## Tasks to complete
A. Answer these questions from the text about Takino Suzuran Hillside National Government Park, one answer per line, marked the same way:
(i) On which island is it the only national government park?
(ii) Between what altitudes does the park area range?
(iii) What does the park operate as during the winter season?
B. Continue the text about Takino Suzuran Hillside National Government Park from where it stops.

## Text section
☆ ☆ ☆ ☆ ☆

Takino Suzuran Hillside National Government Park (国営滝野すずらん丘陵公園, Kokuei Takino Suzuran Kyūryō Kōen) is a Japanese national government park located in Sapporo, Hokkaido. It is the only national government park in the northern island of Hokkaido. The park area spreads over 395.7m hectares of hilly country and ranges in altitude between 160 and 320 m above sea level. Currently, 192.3m is accessible to the public. The park grounds are separated into six zones: the Mountain Stream Zone, Central Zone, Lodging Zone, Forest Experience Zone (planned to be open in 2009), Nature Observation Zone (planned to be open in 2010), and Preservation Zone (not open to the public). During the winter season, the park operates as the “Takino Snow World”, providing visitors with a wide variety of winter outdoor activities.

☆ ☆ ☆ ☆ ☆

## Material shown
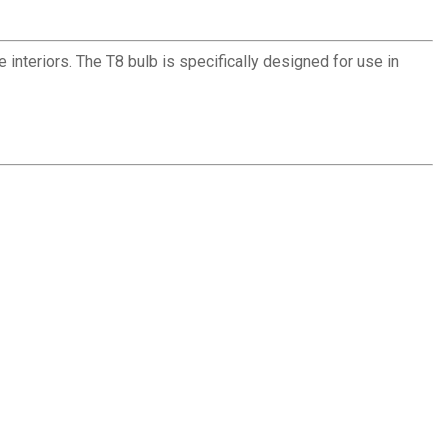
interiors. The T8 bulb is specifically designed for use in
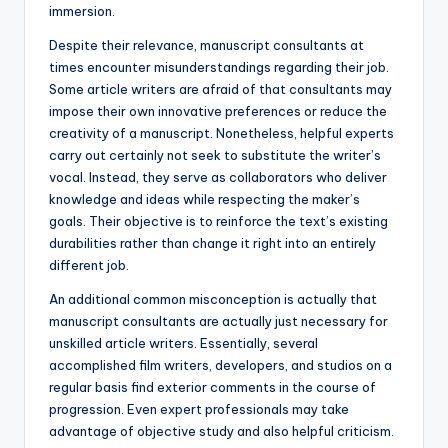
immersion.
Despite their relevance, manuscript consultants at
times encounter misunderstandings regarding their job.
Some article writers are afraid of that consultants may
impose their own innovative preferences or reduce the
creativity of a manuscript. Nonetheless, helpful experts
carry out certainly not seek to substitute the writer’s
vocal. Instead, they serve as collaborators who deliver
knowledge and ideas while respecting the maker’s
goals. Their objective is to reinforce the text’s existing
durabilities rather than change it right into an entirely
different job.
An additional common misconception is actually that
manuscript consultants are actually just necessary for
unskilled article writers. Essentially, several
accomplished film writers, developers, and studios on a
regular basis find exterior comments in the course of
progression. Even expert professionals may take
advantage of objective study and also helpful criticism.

☆ ☆ ☆ ☆ ☆

## Answer set
A.
(i) Hokkaido
(ii) Between 160 and 320 m above sea level
(iii) The “Takino Snow World”

B.
==History==
In 1975, the Hokkaido Regional Development Bureau set up a committee to select a possible location for a national government park in Hokkaido. In 1976, the committee chose the current site, and the construction of the park was officially decided in 1977. In 1983, the park, with approximately 30 hectares of the planned 395.7 hectare area opened to the public, begins its operation as the fifth national government.

==Access==
===By train===
From Sapporo, take the Sapporo Municipal Subway Nanboku Line to Makomanai Station and transfer to the Chuō Bus Takino Line; get off either at Suzuran Kōen Higashi-guchi Stop or Atsubetsu no Taki Stop.

===car===
Drive on the Central Hokkaido Expressway and exist at the Sapporo South Interchange; head for Makomanai/Takino and follow the road signs.